夏溫言非但未將眉心舒開, 反是擰得更緊,一臉的緊張心疼之色。
綠屏瞧著, 由不住輕輕一笑, 對月連笙道:“少夫人您還是去歇息吧,不然公子可真要擔心壞了。”
月連笙被綠屏說得有些不好意思,再看看夏溫言已經將眉心擰成了麻繩的模樣,月連笙淺笑著點了點頭,對綠屏道:“那剩下的一些衣裳就麻煩你了。”
“這是奴婢應該做的。”
月連笙這才走回廊下, 來到夏溫言身側, 邊取下別在腰間的帕子為夏溫言輕拭額上的細汗邊關切的問道:“溫言熱不熱?”
說完, 她拿起放在一旁的蒲扇為他輕輕打著風。
夏溫言微微搖了搖頭, 同時見著他吃力地抬起右手。
他醒來已有一個旬日,他的身子仍舊無法動彈,但他的右手已然能微微動彈一些。
因為他在努力,他每天都想著自己的身子快些恢複。
他不敢再奢求他能有一天康複得如同常人一般能盡情地跑盡情地跳,而今他只期望自己這具無能的身子能恢複到從前那般,雖然是一日三餐不離藥石的病秧子藥罐子,可那樣他至少能擁抱他的連笙,能在她哭泣的時候為她將眼淚拂去。
如今的他,除了能看著她之外,什麼都做不了。
他已完完全全成了一個需要人事事照料著的癱子廢人。
他不想這副模樣,他是丈夫,如今更還是父親,他要照顧連笙,還有她腹中的孩兒。
他想要好好疼著她和孩子。
他想要站起來。
這種情況若是發生在別人身上,怕是一年半載都無法將手抬上一抬,如今不過一個旬日而已,他竟已能將右手微微抬起,盡管吃力非常,但他的恢複在大夫眼裡已然是驚人的,甚或可以說是奇跡,可他覺得不夠,遠遠不夠。
月連笙見他吃力地抬起右手,當即握住他的右手,同時躬下身,將他的右手掌心貼在自己臉上。
她知道他想做什麼。
只見夏溫言輕輕緩緩地動著五指,撫摸著月連笙的臉,心疼道:“連笙累不累?熱不熱?”
“不累,也不熱。”月連笙笑得甜甜的,“小暑嘛,就是要將書畫啊衣裳被子什麼的拿出來曬曬的,而且都是綠屏在忙活的多,我都是搭把手而已,溫言別太擔心,嗯?”

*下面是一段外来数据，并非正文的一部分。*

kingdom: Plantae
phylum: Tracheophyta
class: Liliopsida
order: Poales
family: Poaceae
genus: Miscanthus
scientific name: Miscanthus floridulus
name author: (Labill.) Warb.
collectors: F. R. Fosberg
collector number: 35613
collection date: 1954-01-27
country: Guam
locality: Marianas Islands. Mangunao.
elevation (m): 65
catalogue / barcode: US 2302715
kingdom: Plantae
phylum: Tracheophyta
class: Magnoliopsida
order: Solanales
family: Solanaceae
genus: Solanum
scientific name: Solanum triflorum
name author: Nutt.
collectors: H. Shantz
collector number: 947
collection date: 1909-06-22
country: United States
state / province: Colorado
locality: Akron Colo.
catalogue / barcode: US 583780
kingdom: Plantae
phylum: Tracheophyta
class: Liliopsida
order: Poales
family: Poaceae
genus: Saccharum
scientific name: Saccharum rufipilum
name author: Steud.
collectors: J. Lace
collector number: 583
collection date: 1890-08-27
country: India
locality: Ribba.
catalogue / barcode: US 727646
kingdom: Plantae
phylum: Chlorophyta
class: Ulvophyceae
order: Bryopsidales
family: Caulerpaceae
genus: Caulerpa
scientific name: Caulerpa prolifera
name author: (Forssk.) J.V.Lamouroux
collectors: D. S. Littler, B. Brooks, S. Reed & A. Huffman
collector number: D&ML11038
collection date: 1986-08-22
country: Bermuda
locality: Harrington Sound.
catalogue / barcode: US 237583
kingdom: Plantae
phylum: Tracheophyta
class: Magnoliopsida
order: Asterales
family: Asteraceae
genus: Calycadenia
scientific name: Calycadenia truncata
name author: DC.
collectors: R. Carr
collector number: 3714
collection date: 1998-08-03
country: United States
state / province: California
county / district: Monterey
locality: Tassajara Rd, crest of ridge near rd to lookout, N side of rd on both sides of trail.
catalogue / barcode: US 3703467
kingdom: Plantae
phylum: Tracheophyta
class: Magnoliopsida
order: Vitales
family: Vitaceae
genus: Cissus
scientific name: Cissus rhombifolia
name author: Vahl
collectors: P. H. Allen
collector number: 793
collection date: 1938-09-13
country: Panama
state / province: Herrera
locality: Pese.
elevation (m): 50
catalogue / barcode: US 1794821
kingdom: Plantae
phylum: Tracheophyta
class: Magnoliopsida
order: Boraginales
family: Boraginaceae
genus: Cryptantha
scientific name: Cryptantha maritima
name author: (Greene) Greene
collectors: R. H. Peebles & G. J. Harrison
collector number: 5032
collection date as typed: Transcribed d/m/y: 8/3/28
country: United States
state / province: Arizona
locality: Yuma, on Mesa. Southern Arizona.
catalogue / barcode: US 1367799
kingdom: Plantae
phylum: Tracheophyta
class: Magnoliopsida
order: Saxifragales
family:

自從夏溫言醒來之後,月連笙便沒有再落過一滴眼淚,也不在她面上再見到任何傷心難過的神色,她總是在對夏溫言笑,彷彿只要他醒過來,她的天就一直會是晴好的。
當然,也是她不想他總是心疼她,笑著,總比哭著要好,好太多太多。
“呀!對了!”月連笙在夏溫言掌心裡輕輕蹭了蹭臉後忽然想起了什麼,只見她匆忙將夏溫言的手和手中的蒲扇放下,轉身提起裙子就小跑開了去。
夏溫言瞧著頓時將心提了起來,慌張道:“連笙莫跑!當心摔著!”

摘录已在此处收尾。